Other states could not wait until fall and have passed unusual midyear increases, including a 14 percent increase in New York.
In previous recessions, state-supported institutions have raised tuition between 8 percent and 10 percent annually for several years running, said Nick Johnson of the Center on Budget and Policy Priorities in Washington.
Students could see some relief at private universities, which may have less room to raise prices without losing business or looking greedy. Augustana and Princeton are among schools that have already announced their lowest tuition increases in at least 25 years.
But four in five American college students attend public schools.
Many colleges are making budget cuts, but that's hardly good news for students. It means larger classes and, in states like California, fewer admission slots in the state system.
Jim Boyle, president of the membership and advocacy group College Parents of America, said next year will be especially painful because so many families have lost college savings in the stock market, or can no longer tap home equity loans because of the real estate crash.
Donna Kopec, who lives in the Chicago suburb of Palatine, Ill., planned to use a mutual fund her parents opened for her daughter to help pay expenses at the University of Wisconsin-Madison. But that fund has lost one-third of its value, and an e-mail from the school about economic conditions left her alarmed -- particularly because she has three younger children.
"We're probably going to have to take some options off the table (for the other children) unless things change," said Kopec, who works in book publishing. "It's not easy." She hopes President-elect Barack Obama will implement campaign promises such as offering college grants in exchange for community service.
Low-income students in particular could also get help from Obama's proposed economic stimulus package, which may include measures to improve college affordability, such as increasing the amount of Pell grants.
State and college officials insist they know families are hurting.
"We're going to run into access and affordability issues, which we're already seeing hints of," said John Hayek, interim vice president of finance for Kentucky's Council on Postsecondary Education. He predicted Kentucky would hold increases below last year's figures: about 5 percent at community colleges and 7 to 10 percent at universities.
In the current academic year, the average list price for tuition and fees at four-year public colleges rose 6.4 percent to $6,585, according to the College Board.
At private colleges, prices rose 5.9 percent, to $25,143, though financial aid can reduce net costs substantially -- to about $14,900 on average at private schools.

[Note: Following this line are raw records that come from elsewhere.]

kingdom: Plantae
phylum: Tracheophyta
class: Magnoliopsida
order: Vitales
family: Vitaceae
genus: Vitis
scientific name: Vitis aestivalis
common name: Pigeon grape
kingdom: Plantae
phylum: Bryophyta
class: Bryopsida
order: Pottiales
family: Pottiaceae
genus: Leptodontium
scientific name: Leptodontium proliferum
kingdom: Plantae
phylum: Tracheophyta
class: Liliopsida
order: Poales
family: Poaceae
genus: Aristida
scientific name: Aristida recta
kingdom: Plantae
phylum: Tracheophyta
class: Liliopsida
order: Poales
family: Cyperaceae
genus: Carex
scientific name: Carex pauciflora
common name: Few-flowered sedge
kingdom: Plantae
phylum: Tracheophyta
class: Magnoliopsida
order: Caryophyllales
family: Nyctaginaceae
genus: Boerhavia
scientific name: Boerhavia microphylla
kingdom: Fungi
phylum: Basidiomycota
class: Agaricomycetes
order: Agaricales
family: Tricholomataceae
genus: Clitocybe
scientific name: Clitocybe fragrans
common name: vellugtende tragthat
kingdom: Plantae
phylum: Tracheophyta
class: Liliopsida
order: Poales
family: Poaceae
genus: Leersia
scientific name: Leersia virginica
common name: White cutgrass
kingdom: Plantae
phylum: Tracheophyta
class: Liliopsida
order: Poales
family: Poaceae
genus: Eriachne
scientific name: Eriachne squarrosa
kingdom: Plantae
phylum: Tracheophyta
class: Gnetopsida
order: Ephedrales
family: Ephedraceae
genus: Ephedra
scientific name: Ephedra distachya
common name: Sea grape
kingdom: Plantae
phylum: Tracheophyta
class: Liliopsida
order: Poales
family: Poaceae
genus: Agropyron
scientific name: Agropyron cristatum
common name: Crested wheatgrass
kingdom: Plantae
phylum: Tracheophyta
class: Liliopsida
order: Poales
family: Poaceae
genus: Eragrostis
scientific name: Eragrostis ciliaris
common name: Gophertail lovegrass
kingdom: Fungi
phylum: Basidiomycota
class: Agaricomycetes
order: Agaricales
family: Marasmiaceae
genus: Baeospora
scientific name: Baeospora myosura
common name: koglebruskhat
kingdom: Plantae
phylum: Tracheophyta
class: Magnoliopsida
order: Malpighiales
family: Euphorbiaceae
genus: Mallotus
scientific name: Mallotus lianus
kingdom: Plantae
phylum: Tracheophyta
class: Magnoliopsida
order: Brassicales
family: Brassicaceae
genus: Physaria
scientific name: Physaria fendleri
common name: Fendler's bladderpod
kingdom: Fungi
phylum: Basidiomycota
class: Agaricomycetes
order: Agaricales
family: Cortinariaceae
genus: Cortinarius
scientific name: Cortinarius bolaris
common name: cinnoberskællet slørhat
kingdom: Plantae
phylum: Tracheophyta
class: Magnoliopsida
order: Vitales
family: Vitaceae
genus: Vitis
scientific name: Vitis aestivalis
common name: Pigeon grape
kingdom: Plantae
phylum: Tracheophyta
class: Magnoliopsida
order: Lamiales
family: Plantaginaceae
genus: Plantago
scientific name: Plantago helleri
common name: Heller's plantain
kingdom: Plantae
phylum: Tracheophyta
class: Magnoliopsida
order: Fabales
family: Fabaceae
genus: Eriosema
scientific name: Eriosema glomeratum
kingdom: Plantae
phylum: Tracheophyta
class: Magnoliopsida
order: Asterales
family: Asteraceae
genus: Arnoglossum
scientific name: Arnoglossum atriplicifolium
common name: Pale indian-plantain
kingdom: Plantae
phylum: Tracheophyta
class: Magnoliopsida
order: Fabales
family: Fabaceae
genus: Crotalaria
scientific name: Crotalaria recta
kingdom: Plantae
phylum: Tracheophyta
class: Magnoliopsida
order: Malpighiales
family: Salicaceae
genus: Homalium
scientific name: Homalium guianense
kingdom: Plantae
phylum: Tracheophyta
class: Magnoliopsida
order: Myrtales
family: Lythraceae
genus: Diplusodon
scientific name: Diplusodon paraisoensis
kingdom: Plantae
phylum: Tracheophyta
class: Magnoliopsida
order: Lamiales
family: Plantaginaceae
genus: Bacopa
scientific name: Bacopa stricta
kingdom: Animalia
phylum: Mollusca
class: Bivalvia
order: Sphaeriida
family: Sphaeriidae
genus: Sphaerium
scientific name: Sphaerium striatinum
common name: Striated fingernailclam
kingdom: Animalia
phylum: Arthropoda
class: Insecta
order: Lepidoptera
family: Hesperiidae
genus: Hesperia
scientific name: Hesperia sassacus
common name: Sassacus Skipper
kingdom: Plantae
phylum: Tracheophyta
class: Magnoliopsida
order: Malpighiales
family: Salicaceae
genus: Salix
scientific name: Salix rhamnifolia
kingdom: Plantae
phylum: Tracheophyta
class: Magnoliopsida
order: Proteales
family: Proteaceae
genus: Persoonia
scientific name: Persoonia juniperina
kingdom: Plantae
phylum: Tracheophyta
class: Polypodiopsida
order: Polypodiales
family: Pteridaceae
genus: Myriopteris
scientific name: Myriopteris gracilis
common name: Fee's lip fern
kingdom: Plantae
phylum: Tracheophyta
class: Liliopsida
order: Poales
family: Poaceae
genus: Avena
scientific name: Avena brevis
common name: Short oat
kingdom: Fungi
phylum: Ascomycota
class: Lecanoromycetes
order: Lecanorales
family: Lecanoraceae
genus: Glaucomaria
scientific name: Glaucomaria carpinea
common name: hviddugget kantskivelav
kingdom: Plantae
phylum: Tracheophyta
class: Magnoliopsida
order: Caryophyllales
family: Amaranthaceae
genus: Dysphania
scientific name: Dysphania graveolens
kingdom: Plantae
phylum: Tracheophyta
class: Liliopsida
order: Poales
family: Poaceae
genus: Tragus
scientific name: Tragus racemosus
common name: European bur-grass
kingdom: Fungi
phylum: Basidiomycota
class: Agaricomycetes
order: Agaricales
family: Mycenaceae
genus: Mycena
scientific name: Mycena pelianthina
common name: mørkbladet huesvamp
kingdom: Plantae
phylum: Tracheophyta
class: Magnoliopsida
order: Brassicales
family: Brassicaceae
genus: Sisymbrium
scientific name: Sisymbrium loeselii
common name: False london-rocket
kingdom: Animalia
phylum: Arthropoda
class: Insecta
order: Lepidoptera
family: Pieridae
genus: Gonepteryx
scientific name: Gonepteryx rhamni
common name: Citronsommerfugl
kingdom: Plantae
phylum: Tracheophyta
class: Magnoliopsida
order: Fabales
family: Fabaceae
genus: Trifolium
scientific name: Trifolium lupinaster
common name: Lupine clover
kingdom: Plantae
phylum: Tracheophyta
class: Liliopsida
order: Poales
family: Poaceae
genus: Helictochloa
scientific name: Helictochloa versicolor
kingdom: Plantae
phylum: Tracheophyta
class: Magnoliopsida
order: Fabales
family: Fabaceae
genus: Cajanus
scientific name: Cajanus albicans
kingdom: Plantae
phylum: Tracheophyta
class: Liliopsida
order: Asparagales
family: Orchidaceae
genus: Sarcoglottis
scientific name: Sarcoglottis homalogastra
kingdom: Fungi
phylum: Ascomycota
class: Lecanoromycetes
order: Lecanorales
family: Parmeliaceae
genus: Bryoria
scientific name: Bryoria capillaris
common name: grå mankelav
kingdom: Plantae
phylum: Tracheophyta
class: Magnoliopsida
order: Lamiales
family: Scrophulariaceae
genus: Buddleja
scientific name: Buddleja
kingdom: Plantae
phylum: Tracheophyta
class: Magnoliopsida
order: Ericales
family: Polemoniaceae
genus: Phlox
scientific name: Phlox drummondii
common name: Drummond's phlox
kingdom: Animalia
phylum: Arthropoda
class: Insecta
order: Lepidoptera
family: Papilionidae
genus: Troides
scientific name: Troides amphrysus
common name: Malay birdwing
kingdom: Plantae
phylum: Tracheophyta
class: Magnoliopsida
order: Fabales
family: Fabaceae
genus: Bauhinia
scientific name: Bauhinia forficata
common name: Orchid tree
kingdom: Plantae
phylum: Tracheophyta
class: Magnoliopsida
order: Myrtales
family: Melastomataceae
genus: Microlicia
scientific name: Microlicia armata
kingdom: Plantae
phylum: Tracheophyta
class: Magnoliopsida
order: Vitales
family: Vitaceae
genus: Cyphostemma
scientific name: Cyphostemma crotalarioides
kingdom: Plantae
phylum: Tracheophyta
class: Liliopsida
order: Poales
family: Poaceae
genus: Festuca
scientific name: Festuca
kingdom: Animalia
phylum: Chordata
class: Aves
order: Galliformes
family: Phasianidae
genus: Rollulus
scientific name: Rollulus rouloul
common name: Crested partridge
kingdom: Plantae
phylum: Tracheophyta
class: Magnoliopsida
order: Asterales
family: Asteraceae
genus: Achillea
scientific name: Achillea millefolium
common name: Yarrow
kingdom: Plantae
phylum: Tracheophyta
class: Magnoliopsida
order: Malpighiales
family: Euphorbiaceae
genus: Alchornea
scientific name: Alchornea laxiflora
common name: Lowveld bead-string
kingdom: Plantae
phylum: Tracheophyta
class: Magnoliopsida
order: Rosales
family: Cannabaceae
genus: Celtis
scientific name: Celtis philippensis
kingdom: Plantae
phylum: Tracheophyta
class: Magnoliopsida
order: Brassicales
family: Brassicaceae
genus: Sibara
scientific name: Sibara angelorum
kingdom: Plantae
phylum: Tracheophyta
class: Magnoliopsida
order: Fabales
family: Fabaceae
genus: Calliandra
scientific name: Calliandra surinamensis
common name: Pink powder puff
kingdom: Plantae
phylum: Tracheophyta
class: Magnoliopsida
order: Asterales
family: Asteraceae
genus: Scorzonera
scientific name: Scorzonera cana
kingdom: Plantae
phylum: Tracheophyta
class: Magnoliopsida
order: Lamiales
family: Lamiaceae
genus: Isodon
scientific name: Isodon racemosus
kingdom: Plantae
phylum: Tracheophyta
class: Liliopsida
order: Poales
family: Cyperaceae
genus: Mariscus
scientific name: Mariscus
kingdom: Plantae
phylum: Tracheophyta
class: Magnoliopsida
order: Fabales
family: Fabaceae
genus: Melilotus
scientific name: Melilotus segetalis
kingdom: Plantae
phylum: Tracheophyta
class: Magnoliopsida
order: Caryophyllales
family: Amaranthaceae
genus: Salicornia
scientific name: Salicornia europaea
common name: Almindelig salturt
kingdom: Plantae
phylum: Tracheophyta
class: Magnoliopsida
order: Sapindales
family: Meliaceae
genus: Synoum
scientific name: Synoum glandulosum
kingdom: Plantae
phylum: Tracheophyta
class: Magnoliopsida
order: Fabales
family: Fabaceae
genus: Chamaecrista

Parents are frustrated that the extra dollars paid by families to public institutions are mostly just replacing vanishing state money, rather than buying a better education, according to a new report being released Thursday by the Delta Project, a not-for-profit group studying college costs.
The report finds tuition rose 29.8 percent at public research universities from 2002 to 2006, but education and general spending per student rose just 8.4 percent.
Meanwhile, the share of college budgets going to administration and students services -- as opposed to instruction -- rose.
"Students are paying more and arguably getting less," said Jane Wellman, executive director of the Delta Project.
Brit Kirwan, chancellor of the University of Maryland system, is luckier than many of his counterparts: Maryland's public colleges have not raised tuition for three years. So the state may have more flexibility to adopt a modest tuition increase.
But Kirwan insists everyone will share in the austerity.
"We have to keep the lights on and pay health care and other benefits and utility bills, but we're not expecting to do much more than that," he said. "With what's going on in our country, there's an obligation here to make it possible for kids to go to college."